Buying a vehicle can be exciting. But the sting of a car’s retail price can take away all the fun. If you’re tempted to get a more affordable set of wheels at a place like an auction, Craigslist or a local mom-and-pop dealership, make sure you look up the car’s vehicle history report — and beware of salvage or rebuilt titles. These kinds of titles indicate that the vehicle you’re considering has a checkered past — there’s a lot to consider when buying a rebuilt vehicle.

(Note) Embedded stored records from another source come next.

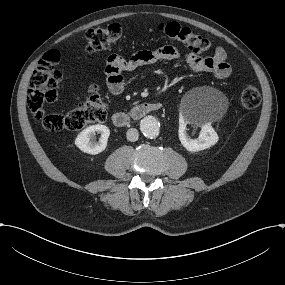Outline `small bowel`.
<instances>
[{
    "label": "small bowel",
    "instance_id": "small-bowel-1",
    "mask_svg": "<svg viewBox=\"0 0 285 285\" xmlns=\"http://www.w3.org/2000/svg\"><path fill=\"white\" fill-rule=\"evenodd\" d=\"M180 58H183L192 70L211 73L217 79H226L232 72L223 47H216L212 57H202L191 50L182 53L173 46L165 45L153 50H140L129 59L115 54L109 56L104 67L107 88L110 94L119 95L124 89L123 72L133 71L158 61H174Z\"/></svg>",
    "mask_w": 285,
    "mask_h": 285
}]
</instances>
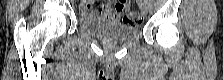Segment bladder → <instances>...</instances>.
<instances>
[{"label": "bladder", "instance_id": "obj_1", "mask_svg": "<svg viewBox=\"0 0 223 80\" xmlns=\"http://www.w3.org/2000/svg\"><path fill=\"white\" fill-rule=\"evenodd\" d=\"M79 25L88 34L104 41H126L138 34L136 26L99 17L81 16Z\"/></svg>", "mask_w": 223, "mask_h": 80}]
</instances>
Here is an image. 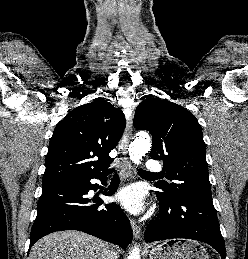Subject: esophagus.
I'll return each instance as SVG.
<instances>
[{
	"instance_id": "1",
	"label": "esophagus",
	"mask_w": 248,
	"mask_h": 259,
	"mask_svg": "<svg viewBox=\"0 0 248 259\" xmlns=\"http://www.w3.org/2000/svg\"><path fill=\"white\" fill-rule=\"evenodd\" d=\"M126 120H127L126 129L122 139L123 156L121 159V167L126 177H131L132 170L127 157L128 145H129L130 138L132 136V129H133V114L131 109H127L126 111ZM130 224L132 227L134 237L136 239H139L141 236V227L133 219H130Z\"/></svg>"
}]
</instances>
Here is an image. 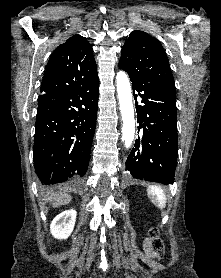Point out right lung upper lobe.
Masks as SVG:
<instances>
[{"label": "right lung upper lobe", "mask_w": 221, "mask_h": 278, "mask_svg": "<svg viewBox=\"0 0 221 278\" xmlns=\"http://www.w3.org/2000/svg\"><path fill=\"white\" fill-rule=\"evenodd\" d=\"M93 49L86 38L74 35L51 55L41 84V95L81 86L97 78Z\"/></svg>", "instance_id": "cb5924a9"}]
</instances>
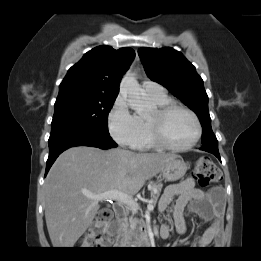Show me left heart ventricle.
<instances>
[{"mask_svg":"<svg viewBox=\"0 0 261 261\" xmlns=\"http://www.w3.org/2000/svg\"><path fill=\"white\" fill-rule=\"evenodd\" d=\"M162 131L169 143L183 146L193 140L196 127L188 113L182 110H173L163 120Z\"/></svg>","mask_w":261,"mask_h":261,"instance_id":"obj_1","label":"left heart ventricle"}]
</instances>
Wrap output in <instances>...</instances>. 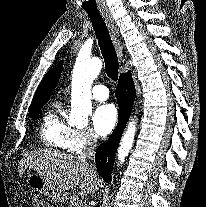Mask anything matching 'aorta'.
Wrapping results in <instances>:
<instances>
[{
  "instance_id": "obj_1",
  "label": "aorta",
  "mask_w": 206,
  "mask_h": 207,
  "mask_svg": "<svg viewBox=\"0 0 206 207\" xmlns=\"http://www.w3.org/2000/svg\"><path fill=\"white\" fill-rule=\"evenodd\" d=\"M102 69L101 59L78 57L72 74L71 111L68 122L83 127L88 123L92 111L91 85ZM136 133V121L133 119L127 126L121 139L117 158L122 164L128 156Z\"/></svg>"
}]
</instances>
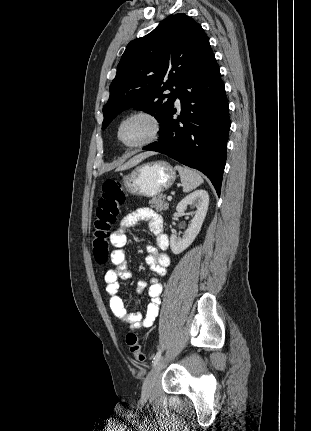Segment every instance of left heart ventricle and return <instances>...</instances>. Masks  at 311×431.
I'll return each mask as SVG.
<instances>
[{"label":"left heart ventricle","instance_id":"1","mask_svg":"<svg viewBox=\"0 0 311 431\" xmlns=\"http://www.w3.org/2000/svg\"><path fill=\"white\" fill-rule=\"evenodd\" d=\"M154 131L153 122L145 116H131L124 119L118 129L120 139L127 144L146 140Z\"/></svg>","mask_w":311,"mask_h":431}]
</instances>
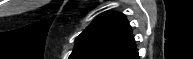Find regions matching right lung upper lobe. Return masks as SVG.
Here are the masks:
<instances>
[{
  "instance_id": "1",
  "label": "right lung upper lobe",
  "mask_w": 193,
  "mask_h": 59,
  "mask_svg": "<svg viewBox=\"0 0 193 59\" xmlns=\"http://www.w3.org/2000/svg\"><path fill=\"white\" fill-rule=\"evenodd\" d=\"M135 53V40L125 16L106 12L76 38L69 59H129Z\"/></svg>"
}]
</instances>
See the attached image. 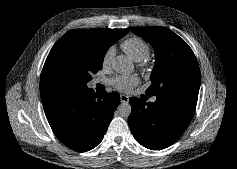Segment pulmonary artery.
Returning <instances> with one entry per match:
<instances>
[{
	"instance_id": "pulmonary-artery-1",
	"label": "pulmonary artery",
	"mask_w": 237,
	"mask_h": 169,
	"mask_svg": "<svg viewBox=\"0 0 237 169\" xmlns=\"http://www.w3.org/2000/svg\"><path fill=\"white\" fill-rule=\"evenodd\" d=\"M155 100H156L155 98H152V99H151V102H155Z\"/></svg>"
}]
</instances>
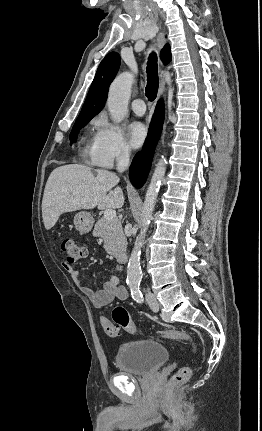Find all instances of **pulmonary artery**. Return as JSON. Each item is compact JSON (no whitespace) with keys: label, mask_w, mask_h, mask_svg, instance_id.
Returning <instances> with one entry per match:
<instances>
[{"label":"pulmonary artery","mask_w":262,"mask_h":431,"mask_svg":"<svg viewBox=\"0 0 262 431\" xmlns=\"http://www.w3.org/2000/svg\"><path fill=\"white\" fill-rule=\"evenodd\" d=\"M132 110L136 115H143L146 111L145 102L141 98L135 99L131 104Z\"/></svg>","instance_id":"1"}]
</instances>
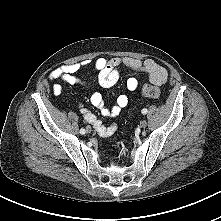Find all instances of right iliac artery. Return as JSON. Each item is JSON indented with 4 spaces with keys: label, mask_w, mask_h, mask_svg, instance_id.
<instances>
[{
    "label": "right iliac artery",
    "mask_w": 221,
    "mask_h": 221,
    "mask_svg": "<svg viewBox=\"0 0 221 221\" xmlns=\"http://www.w3.org/2000/svg\"><path fill=\"white\" fill-rule=\"evenodd\" d=\"M85 132H86L85 129L83 128L80 129V134H85Z\"/></svg>",
    "instance_id": "82829eb1"
}]
</instances>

The laws surrounding salvage and rebuilt vehicles vary by state. In certain states, a car that’s been totaled or otherwise declared a total loss and issued salvage title is no longer legally allowed on the roads. But if it passes an inspection, you can be back in the driver’s seat if it’s reissued a rebuilt title.
Car title types
A car’s title is a legal document that establishes who the owner of the car is. If your auto lender has a lien on your car, it might hold onto the title until you pay off a car loan in full, or the title could be transferred to you by a seller if you buy a car outright in cash. A car’s title can tell you important facts about the vehicle.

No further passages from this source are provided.